By the time we reach the ages of 3 to 5 years old, we learn the handful of building blocks needed for success in life known as “executive function and self-regulation skills.”
Dimensions of these skills include:
- “The ability to hold information in mind and use it.
- The ability to master thoughts and impulses so as to resist temptations, distractions, and habits, and to pause the think before acting.
- The capacity to switch gears and adjust to changing demand, priorities and perspectives.”
Self-regulation is the ability to override one response or behavior and replace it with a less common but more desired response.
The researchers who discovered the paradox of will power have already turned to the study of how what we say to ourselves “shapes the course of our behaviors,” the essence of self-regulation.

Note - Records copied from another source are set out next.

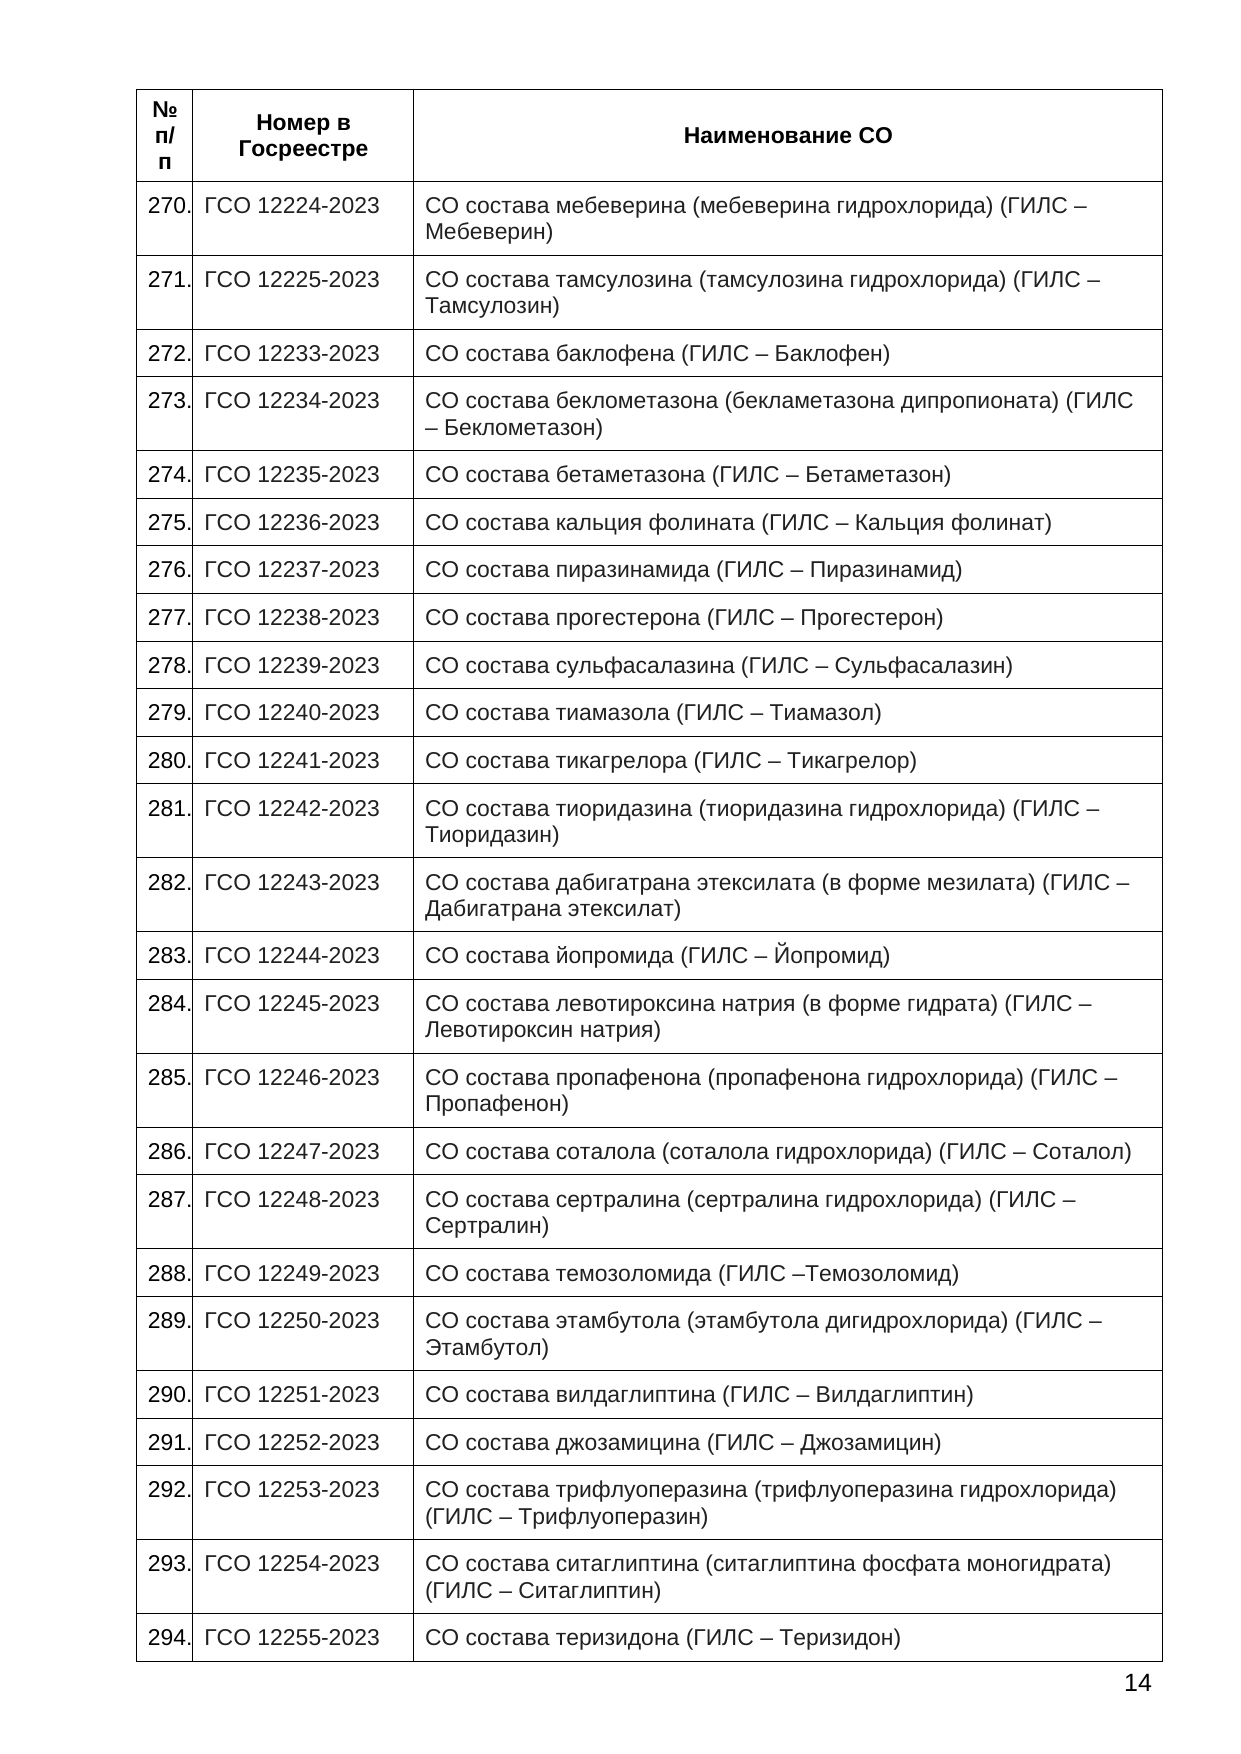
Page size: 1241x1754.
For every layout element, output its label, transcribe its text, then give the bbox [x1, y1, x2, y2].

table_cell [137, 642, 192, 688]
table_cell СО состава тамсулозина (тамсулозина гидрохлорида) (ГИЛС – Тамсулозин) [414, 256, 1162, 328]
table_header Наименование СО [414, 90, 1162, 181]
table_cell СО состава сертралина (сертралина гидрохлорида) (ГИЛС – Сертралин) [414, 1175, 1162, 1248]
table_cell СО состава трифлуоперазина (трифлуоперазина гидрохлорида) (ГИЛС – Трифлуоперазин) [414, 1466, 1162, 1539]
table_header Номер в Госреестре [193, 90, 413, 181]
table_cell ГСО 12253-2023 [193, 1466, 413, 1539]
table_cell СО состава вилдаглиптина (ГИЛС – Вилдаглиптин) [414, 1371, 1162, 1417]
table_cell СО состава йопромида (ГИЛС – Йопромид) [414, 932, 1162, 979]
table_cell [137, 1614, 192, 1661]
table_cell ГСО 12224-2023 [193, 182, 413, 254]
table_cell ГСО 12247-2023 [193, 1128, 413, 1174]
table_cell [137, 1540, 192, 1613]
table_cell СО состава сульфасалазина (ГИЛС – Сульфасалазин) [414, 642, 1162, 688]
table_cell [137, 1297, 192, 1370]
table_cell ГСО 12243-2023 [193, 858, 413, 931]
table_cell [137, 1371, 192, 1417]
table_cell СО состава тикагрелора (ГИЛС – Тикагрелор) [414, 737, 1162, 783]
table_cell СО состава мебеверина (мебеверина гидрохлорида) (ГИЛС – Мебеверин) [414, 182, 1162, 254]
table_cell [137, 499, 192, 545]
table_cell СО состава джозамицина (ГИЛС – Джозамицин) [414, 1419, 1162, 1465]
table_cell СО состава левотироксина натрия (в форме гидрата) (ГИЛС – Левотироксин натрия) [414, 980, 1162, 1053]
table_cell [137, 737, 192, 783]
table_cell [137, 1419, 192, 1465]
table_cell СО состава бетаметазона (ГИЛС – Бетаметазон) [414, 451, 1162, 498]
table_cell [137, 1249, 192, 1296]
table_cell ГСО 12248-2023 [193, 1175, 413, 1248]
table_cell ГСО 12250-2023 [193, 1297, 413, 1370]
table_cell ГСО 12249-2023 [193, 1249, 413, 1296]
table_cell ГСО 12246-2023 [193, 1054, 413, 1127]
table_cell СО состава ситаглиптина (ситаглиптина фосфата моногидрата) (ГИЛС – Ситаглиптин) [414, 1540, 1162, 1613]
table_cell СО состава пропафенона (пропафенона гидрохлорида) (ГИЛС – Пропафенон) [414, 1054, 1162, 1127]
table_cell [137, 256, 192, 328]
table_cell ГСО 12252-2023 [193, 1419, 413, 1465]
table_cell ГСО 12255-2023 [193, 1614, 413, 1661]
table_cell [137, 546, 192, 593]
table_cell ГСО 12235-2023 [193, 451, 413, 498]
table_cell СО состава тиоридазина (тиоридазина гидрохлорида) (ГИЛС – Тиоридазин) [414, 784, 1162, 857]
table_cell [137, 182, 192, 254]
table_cell СО состава кальция фолината (ГИЛС – Кальция фолинат) [414, 499, 1162, 545]
table_cell [137, 377, 192, 450]
table_cell ГСО 12242-2023 [193, 784, 413, 857]
table_cell ГСО 12244-2023 [193, 932, 413, 979]
table_cell ГСО 12237-2023 [193, 546, 413, 593]
table_cell СО состава этамбутола (этамбутола дигидрохлорида) (ГИЛС – Этамбутол) [414, 1297, 1162, 1370]
table_cell ГСО 12251-2023 [193, 1371, 413, 1417]
table_cell СО состава теризидона (ГИЛС – Теризидон) [414, 1614, 1162, 1661]
table_cell ГСО 12225-2023 [193, 256, 413, 328]
table_cell [137, 980, 192, 1053]
table_cell ГСО 12239-2023 [193, 642, 413, 688]
table_cell [137, 451, 192, 498]
table_cell ГСО 12241-2023 [193, 737, 413, 783]
table_cell ГСО 12233-2023 [193, 330, 413, 376]
table_cell СО состава дабигатрана этексилата (в форме мезилата) (ГИЛС – Дабигатрана этексилат) [414, 858, 1162, 931]
table_cell СО состава беклометазона (бекламетазона дипропионата) (ГИЛС – Беклометазон) [414, 377, 1162, 450]
table_cell СО состава темозоломида (ГИЛС –Темозоломид) [414, 1249, 1162, 1296]
table_cell СО состава пиразинамида (ГИЛС – Пиразинамид) [414, 546, 1162, 593]
table_cell [137, 689, 192, 736]
table_cell [137, 594, 192, 641]
table_cell [137, 1175, 192, 1248]
table_cell ГСО 12238-2023 [193, 594, 413, 641]
table_cell ГСО 12234-2023 [193, 377, 413, 450]
table_cell СО состава соталола (соталола гидрохлорида) (ГИЛС – Соталол) [414, 1128, 1162, 1174]
table_cell СО состава тиамазола (ГИЛС – Тиамазол) [414, 689, 1162, 736]
table_cell [137, 1054, 192, 1127]
table_cell ГСО 12236-2023 [193, 499, 413, 545]
table_cell [137, 858, 192, 931]
table_cell СО состава прогестерона (ГИЛС – Прогестерон) [414, 594, 1162, 641]
table_cell [137, 330, 192, 376]
table_cell ГСО 12254-2023 [193, 1540, 413, 1613]
table_cell ГСО 12240-2023 [193, 689, 413, 736]
table_cell ГСО 12245-2023 [193, 980, 413, 1053]
table_header № п/п [137, 90, 192, 181]
table_cell [137, 1466, 192, 1539]
table_cell СО состава баклофена (ГИЛС – Баклофен) [414, 330, 1162, 376]
table_cell [137, 784, 192, 857]
table_cell [137, 1128, 192, 1174]
table_cell [137, 932, 192, 979]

Parents such as mine gave me the “scaffolding” for developing these skills by challenging me and then stepping back and letting me try to manage things on my own and learn from my mistakes as well as helping me talk and think through what worked and what didn’t work.
I owe them everything. We may all be “created equal” but those of us who think we are living the American Dream were fortunate enough to have these influences in those first few years.
We have an obligation to help those who didn’t, but the real solution is to focus society on remediation for kids between the years of 3 and 5 before it is too late.
I ran into more than a few people in responsible positions during my career with deficits or even dysfunction in one or more of the three skills noted above, some with high IQs.
Other than being irritating to those who had to work with them, they imposed a lot of lost productivity and long-term contributed to some very poor outcomes, but they were functional nonetheless.
None of us demonstrate mastery of executive function skills 100% of the time. But our jails and prisons are populated by individuals who never learned them or were never given the chance to learn them because their parents never learned them.
A meta-analysis of studies published a few months ago by neuropsychology and criminology researchers in Amsterdam and led by Jesse Meijers found “a robust relationship between antisocial behavior and executive function deficits.”
In studies published in 2004 and 2008, researchers have determined that “impoverished rearing conditions” actually alter brain functions responsible for executive functions. To many, we should be looking at rearing and parenting for solutions rather than law enforcement or the justice system.
For children in that 36 month window, reading this simple little 16-page guide is a way today’s new parents can learn how to teach them. However, the guide won’t teach someone how to show by example or instill them in parents who missed out when they were young.
The more I live and learn, the more I realize how lucky I am and how unfortunate many are.
Maybe the American Dream is really about humility.